● **ASSIGNMENT**
Leave every picture out, and retype all the remaining records exactly.

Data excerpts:
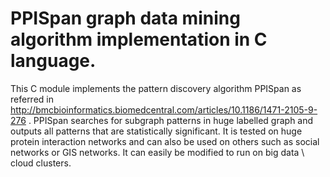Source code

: # PPISpan graph data mining algorithm implementation in C language.

This C module implements the pattern discovery algorithm PPISpan as referred in http://bmcbioinformatics.biomedcentral.com/articles/10.1186/1471-2105-9-276 . 
PPISpan searches for subgraph patterns in huge labelled graph and outputs all patterns that are statistically significant. It is tested on huge protein interaction networks and can also be used on others such as social networks or GIS networks. It can easily be modified to run on big data \ cloud clusters. 

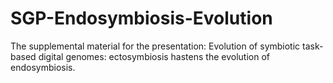 # SGP-Endosymbiosis-Evolution

The supplemental material for the presentation: Evolution of symbiotic task-based digital genomes: ectosymbiosis hastens the evolution of endosymbiosis.
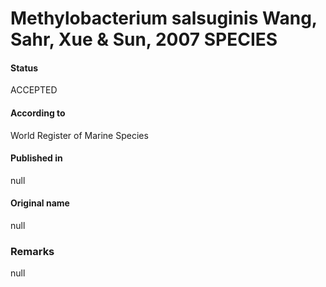 # Methylobacterium salsuginis Wang, Sahr, Xue & Sun, 2007 SPECIES

#### Status
ACCEPTED

#### According to
World Register of Marine Species

#### Published in
null

#### Original name
null

### Remarks
null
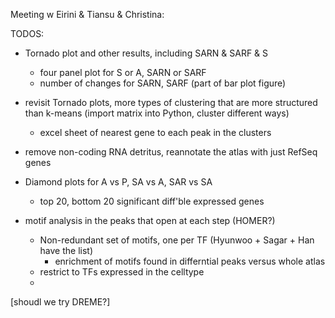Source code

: Meeting w Eirini & Tiansu & Christina:


TODOS:

- Tornado plot and other results, including SARN & SARF & S
	- four panel plot for S or A, SARN or SARF
	- number of changes for SARN, SARF (part of bar plot figure)
- revisit Tornado plots, more types of clustering that are more structured than k-means (import matrix into Python, cluster different ways)
	- excel sheet of nearest gene to each peak in the clusters
- remove non-coding RNA detritus, reannotate the atlas with just RefSeq genes

- Diamond plots for A vs P, SA vs A, SAR vs SA
	- top 20, bottom 20 significant diff'ble expressed genes 

- motif analysis in the peaks that open at each step (HOMER?)
	- Non-redundant set of motifs, one per TF (Hyunwoo + Sagar + Han have the list)
		- enrichment of motifs found in differntial peaks versus whole atlas
	- restrict to TFs expressed in the celltype
	- 


[shoudl we try DREME?]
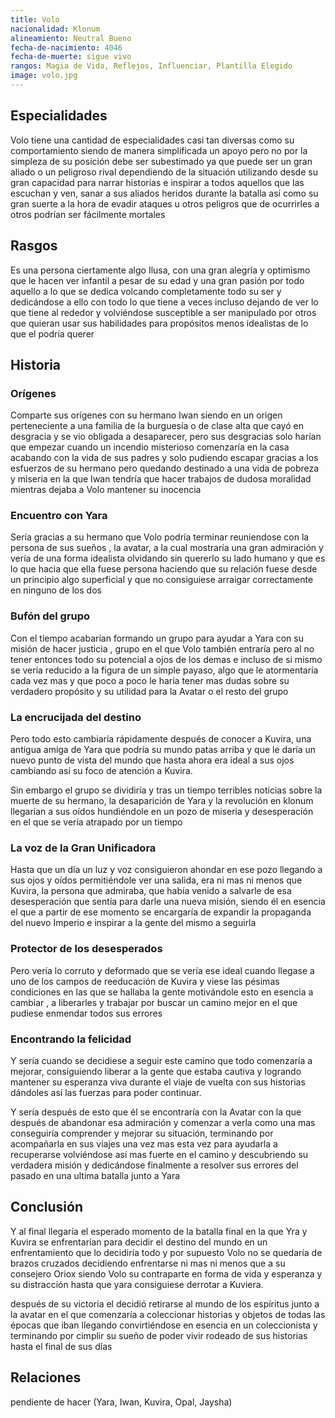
 ```yaml
---
title: Volo
nacionalidad: Klonum
alineamiento: Neutral Bueno
fecha-de-nacimiento: 4046
fecha-de-muerte: sigue vivo
rangos: Magia de Vida, Reflejos, Influenciar, Plantilla Elegido
image: volo.jpg
---
```



## Especialidades

Volo tiene una cantidad de especialidades casi tan diversas como su comportamiento siendo de manera simplificada un apoyo pero no por la simpleza de su posición debe ser subestimado ya que puede ser un gran aliado o un peligroso rival dependiendo de la situación utilizando desde su gran capacidad para narrar historias e inspirar a todos aquellos que las escuchan y ven, sanar a sus aliados heridos durante la batalla así como su gran suerte a la hora de evadir ataques u otros peligros que de ocurrirles a otros podrían ser fácilmente mortales

## Rasgos

Es una persona ciertamente algo Ilusa, con una gran alegría y optimismo que le hacen ver infantil a pesar de su edad y una gran pasión por todo aquello a lo que se dedica volcando completamente todo su ser y dedicándose a ello con todo lo que tiene a veces incluso dejando de ver lo que tiene al rededor y volviéndose susceptible a ser manipulado por otros que quieran usar sus habilidades para propósitos menos idealistas de lo que el podría querer

## Historia

### Orígenes

Comparte sus orígenes con su hermano Iwan siendo en un origen perteneciente a una familia de la burguesía o de clase alta que cayó en desgracia y se vio obligada a desaparecer, pero sus desgracias solo harían que empezar cuando un incendio misterioso comenzaría en la casa acabando con la vida de sus padres y solo pudiendo escapar gracias a los esfuerzos de su hermano pero quedando destinado a una vida de pobreza y miseria en la que Iwan tendría que hacer trabajos de dudosa moralidad mientras dejaba a Volo mantener su inocencia

### Encuentro con Yara

Sería gracias a su hermano que Volo podría terminar reuniendose con la persona de sus sueños , la avatar, a la cual mostraría una gran admiración y vería de una forma idealista olvidando sin quererlo su lado humano y que es lo que hacia que ella fuese persona haciendo que su relación fuese desde un principio algo superficial y que no consiguiese arraigar correctamente en ninguno de los dos


### Bufón del grupo

Con el tiempo acabarían formando un grupo para ayudar a Yara con su misión de hacer justicia , grupo en el que Volo también entraría pero al no tener entonces todo su potencial a ojos de los demas e incluso de si mismo se vería reducido a la figura de un simple payaso, algo que le atormentaría cada vez mas y que poco a poco le haría tener mas dudas sobre su verdadero propósito y su utilidad para la Avatar o el resto del grupo

### La encrucijada del destino

Pero todo esto cambiaría rápidamente después de conocer a Kuvira, una antigua amiga de Yara que podría su mundo patas arriba y que le daría un nuevo punto de vista del mundo que hasta ahora era ideal a sus ojos cambiando así su foco de atención a Kuvira. 

Sin embargo el grupo se dividiría y tras un tiempo terribles noticias sobre la muerte de su hermano, la desaparición de Yara y la revolución en klonum llegarían a sus oídos hundiéndole en un pozo de miseria y desesperación en el que se vería atrapado por un tiempo

### La voz de la Gran Unificadora

Hasta que un día un luz y voz consiguieron ahondar en ese pozo llegando a sus ojos y oídos permitiéndole ver una salida, era ni mas ni menos que Kuvira, la persona que admiraba, que había venido a salvarle de esa desesperación que sentía para darle una nueva misión, siendo él en esencia el que a partir de ese momento se encargaría de expandir la propaganda del nuevo Imperio e inspirar a la gente del mismo a seguirla 

### Protector de los desesperados

Pero vería lo corruto y deformado que se vería ese ideal cuando llegase a uno de los campos de reeducación de Kuvira y viese las pésimas condiciones en las que se hallaba la gente motivándole esto en esencia a cambiar , a liberarles y trabajar por buscar un camino mejor en el que pudiese enmendar todos sus errores

### Encontrando la felicidad

Y sería cuando se decidiese a seguir este camino que todo comenzaría a mejorar, consiguiendo liberar a la gente que estaba cautiva y logrando mantener su esperanza viva durante el viaje de vuelta con sus historias dándoles así las fuerzas para poder continuar.

Y sería después de esto que él se encontraría con la Avatar con la que después de abandonar esa admiración y comenzar a verla como una mas conseguiría comprender y mejorar su situación, terminando por acompañarla en sus viajes una vez mas esta vez para ayudarla a recuperarse volviéndose así mas fuerte en el camino y descubriendo su verdadera misión y dedicándose  finalmente a resolver sus errores del pasado en una ultima batalla junto a Yara 



## Conclusión

Y al final llegaría el esperado momento de la batalla final en la que Yra y Kuvira se enfrentarían para decidir el destino del mundo en un enfrentamiento que lo decidiría todo y por supuesto Volo no se quedaría de brazos cruzados decidiendo enfrentarse ni mas ni menos que a su consejero Oriox siendo Volo su contraparte en forma de vida y esperanza y su distracción hasta que yara consiguiese derrotar a Kuviera.

después de su victoria el decidió retirarse al mundo de los espíritus junto a la avatar en el que comenzaría a coleccionar historias y objetos de todas las épocas que iban llegando convirtiéndose en esencia en un coleccionista y terminando por cimplir su sueño de poder vivir rodeado de sus historias hasta el final de sus días 

## Relaciones

pendiente de hacer (Yara, Iwan, Kuvira, Opal, Jaysha)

● **TASK RESPONSE**
Source code

: # PPISpan graph data mining algorithm implementation in C language.

This C module implements the pattern discovery algorithm PPISpan as referred in http://bmcbioinformatics.biomedcentral.com/articles/10.1186/1471-2105-9-276 . 
PPISpan searches for subgraph patterns in huge labelled graph and outputs all patterns that are statistically significant. It is tested on huge protein interaction networks and can also be used on others such as social networks or GIS networks. It can easily be modified to run on big data \ cloud clusters. 

 # SGP-Endosymbiosis-Evolution

The supplemental material for the presentation: Evolution of symbiotic task-based digital genomes: ectosymbiosis hastens the evolution of endosymbiosis.
 # Methylobacterium salsuginis Wang, Sahr, Xue & Sun, 2007 SPECIES

#### Status
ACCEPTED

#### According to
World Register of Marine Species

#### Published in
null

#### Original name
null

### Remarks
null
Source code

: Meeting w Eirini & Tiansu & Christina:


TODOS:

- Tornado plot and other results, including SARN & SARF & S
	- four panel plot for S or A, SARN or SARF
	- number of changes for SARN, SARF (part of bar plot figure)
- revisit Tornado plots, more types of clustering that are more structured than k-means (import matrix into Python, cluster different ways)
	- excel sheet of nearest gene to each peak in the clusters
- remove non-coding RNA detritus, reannotate the atlas with just RefSeq genes

- Diamond plots for A vs P, SA vs A, SAR vs SA
	- top 20, bottom 20 significant diff'ble expressed genes 

- motif analysis in the peaks that open at each step (HOMER?)
	- Non-redundant set of motifs, one per TF (Hyunwoo + Sagar + Han have the list)
		- enrichment of motifs found in differntial peaks versus whole atlas
	- restrict to TFs expressed in the celltype
	- 


[shoudl we try DREME?]
 ```yaml
---
title: Volo
nacionalidad: Klonum
alineamiento: Neutral Bueno
fecha-de-nacimiento: 4046
fecha-de-muerte: sigue vivo
rangos: Magia de Vida, Reflejos, Influenciar, Plantilla Elegido
image: volo.jpg
---
```



## Especialidades

Volo tiene una cantidad de especialidades casi tan diversas como su comportamiento siendo de manera simplificada un apoyo pero no por la simpleza de su posición debe ser subestimado ya que puede ser un gran aliado o un peligroso rival dependiendo de la situación utilizando desde su gran capacidad para narrar historias e inspirar a todos aquellos que las escuchan y ven, sanar a sus aliados heridos durante la batalla así como su gran suerte a la hora de evadir ataques u otros peligros que de ocurrirles a otros podrían ser fácilmente mortales

## Rasgos

Es una persona ciertamente algo Ilusa, con una gran alegría y optimismo que le hacen ver infantil a pesar de su edad y una gran pasión por todo aquello a lo que se dedica volcando completamente todo su ser y dedicándose a ello con todo lo que tiene a veces incluso dejando de ver lo que tiene al rededor y volviéndose susceptible a ser manipulado por otros que quieran usar sus habilidades para propósitos menos idealistas de lo que el podría querer

## Historia

### Orígenes

Comparte sus orígenes con su hermano Iwan siendo en un origen perteneciente a una familia de la burguesía o de clase alta que cayó en desgracia y se vio obligada a desaparecer, pero sus desgracias solo harían que empezar cuando un incendio misterioso comenzaría en la casa acabando con la vida de sus padres y solo pudiendo escapar gracias a los esfuerzos de su hermano pero quedando destinado a una vida de pobreza y miseria en la que Iwan tendría que hacer trabajos de dudosa moralidad mientras dejaba a Volo mantener su inocencia

### Encuentro con Yara

Sería gracias a su hermano que Volo podría terminar reuniendose con la persona de sus sueños , la avatar, a la cual mostraría una gran admiración y vería de una forma idealista olvidando sin quererlo su lado humano y que es lo que hacia que ella fuese persona haciendo que su relación fuese desde un principio algo superficial y que no consiguiese arraigar correctamente en ninguno de los dos


### Bufón del grupo

Con el tiempo acabarían formando un grupo para ayudar a Yara con su misión de hacer justicia , grupo en el que Volo también entraría pero al no tener entonces todo su potencial a ojos de los demas e incluso de si mismo se vería reducido a la figura de un simple payaso, algo que le atormentaría cada vez mas y que poco a poco le haría tener mas dudas sobre su verdadero propósito y su utilidad para la Avatar o el resto del grupo

### La encrucijada del destino

Pero todo esto cambiaría rápidamente después de conocer a Kuvira, una antigua amiga de Yara que podría su mundo patas arriba y que le daría un nuevo punto de vista del mundo que hasta ahora era ideal a sus ojos cambiando así su foco de atención a Kuvira. 

Sin embargo el grupo se dividiría y tras un tiempo terribles noticias sobre la muerte de su hermano, la desaparición de Yara y la revolución en klonum llegarían a sus oídos hundiéndole en un pozo de miseria y desesperación en el que se vería atrapado por un tiempo

### La voz de la Gran Unificadora

Hasta que un día un luz y voz consiguieron ahondar en ese pozo llegando a sus ojos y oídos permitiéndole ver una salida, era ni mas ni menos que Kuvira, la persona que admiraba, que había venido a salvarle de esa desesperación que sentía para darle una nueva misión, siendo él en esencia el que a partir de ese momento se encargaría de expandir la propaganda del nuevo Imperio e inspirar a la gente del mismo a seguirla 

### Protector de los desesperados

Pero vería lo corruto y deformado que se vería ese ideal cuando llegase a uno de los campos de reeducación de Kuvira y viese las pésimas condiciones en las que se hallaba la gente motivándole esto en esencia a cambiar , a liberarles y trabajar por buscar un camino mejor en el que pudiese enmendar todos sus errores

### Encontrando la felicidad

Y sería cuando se decidiese a seguir este camino que todo comenzaría a mejorar, consiguiendo liberar a la gente que estaba cautiva y logrando mantener su esperanza viva durante el viaje de vuelta con sus historias dándoles así las fuerzas para poder continuar.

Y sería después de esto que él se encontraría con la Avatar con la que después de abandonar esa admiración y comenzar a verla como una mas conseguiría comprender y mejorar su situación, terminando por acompañarla en sus viajes una vez mas esta vez para ayudarla a recuperarse volviéndose así mas fuerte en el camino y descubriendo su verdadera misión y dedicándose  finalmente a resolver sus errores del pasado en una ultima batalla junto a Yara 



## Conclusión

Y al final llegaría el esperado momento de la batalla final en la que Yra y Kuvira se enfrentarían para decidir el destino del mundo en un enfrentamiento que lo decidiría todo y por supuesto Volo no se quedaría de brazos cruzados decidiendo enfrentarse ni mas ni menos que a su consejero Oriox siendo Volo su contraparte en forma de vida y esperanza y su distracción hasta que yara consiguiese derrotar a Kuviera.

después de su victoria el decidió retirarse al mundo de los espíritus junto a la avatar en el que comenzaría a coleccionar historias y objetos de todas las épocas que iban llegando convirtiéndose en esencia en un coleccionista y terminando por cimplir su sueño de poder vivir rodeado de sus historias hasta el final de sus días 

## Relaciones

pendiente de hacer (Yara, Iwan, Kuvira, Opal, Jaysha)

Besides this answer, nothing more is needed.